Tupper’s self-referential formula in Julia

By: perfectionatic

Re-posted from: http://perfectionatic.org/?p=399

I was surprised when I came across on Tupper’s formula on twitter. I felt the compulsion to implement it in Julia.

The formula is expressed as

{1\over 2} < \left\lfloor \mathrm{mod}\left(\left\lfloor {y \over 17} \right\rfloor 2^{-17 \lfloor x \rfloor - \mathrm{mod}(\lfloor y\rfloor, 17)},2\right)\right\rfloor

and yields bitmap facsimile of itself.

In [1]:
k=big"960 939 379 918 958 884 971 672 962 127 852 754 715 004 339 660 129 306 651 505 519 271 702 802 395 266 424 689 642 842 174 350 718 121 267 153 782 770 623 355 993 237 280 874 144 307 891 325 963 941 337 723 487 857 735 749 823 926 629 715 517 173 716 995 165 232 890 538 221 612 403 238 855 866 184 013 235 585 136 048 828 693 337 902 491 454 229 288 667 081 096 184 496 091 705 183 454 067 827 731 551 705 405 381 627 380 967 602 565 625 016 981 482 083 418 783 163 849 115 590 225 610 003 652 351 370 343 874 461 848 378 737 238 198 224 849 863 465 033 159 410 054 974 700 593 138 339 226 497 249 461 751 545 728 366 702 369 745 461 014 655 997 933 798 537 483 143 786 841 806 593 422 227 898 388 722 980 000 748 404 719"
setprecision(BigFloat,10000);

In the above, the big integer is the magic number that lets us generate the image of the formula.
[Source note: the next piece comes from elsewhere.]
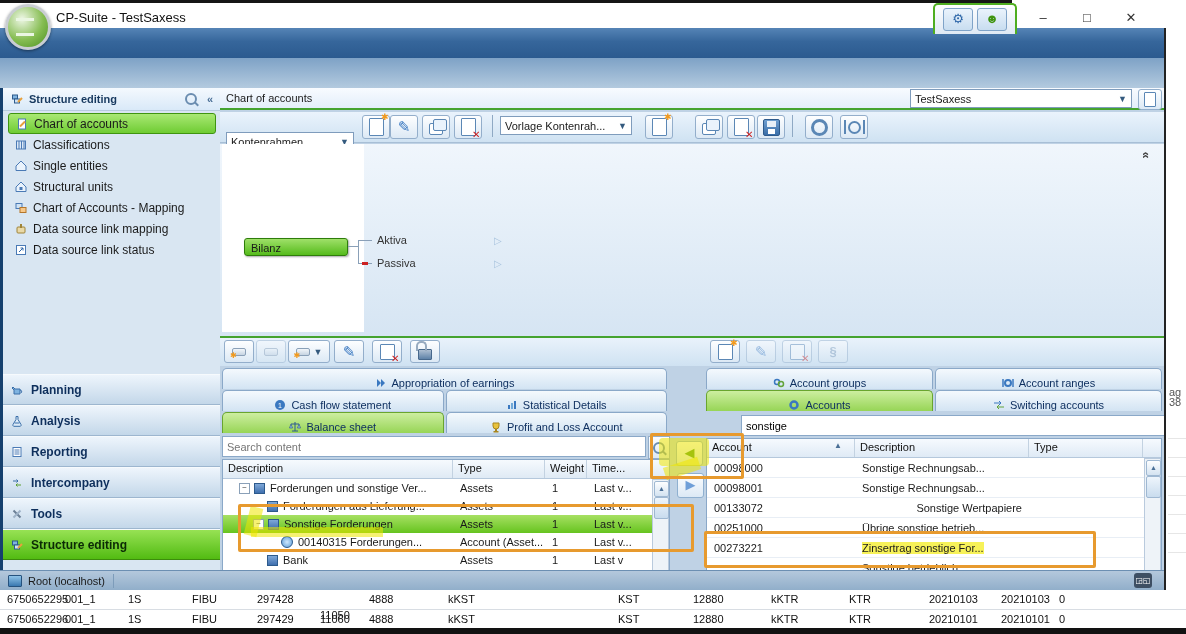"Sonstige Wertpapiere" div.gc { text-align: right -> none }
I also need to setprecision of BigFloat to be very high, as rounding errors using the default precision does not get us the desired results. The implementation was inspired by the one in Python, but I see Julia a great deal more concise and clearer.

In [2]:
function tupper_field(k)
    field=Array{Bool}(17,106)
    for (ix,x) in enumerate(0.0:1:105.0), (iy,y) in enumerate(k:k+16)
        field[iy,107-ix]=1/2<floor(mod(floor(y/17)*2^(-17*floor(x)-mod(floor(y),17)),2))
    end
   field 
end
In [3]:
f=tupper_field(k);
using Images
img = colorview(Gray,.!f)
Out[3]:

I just inverted the boolean array here to get the desired bitmap output.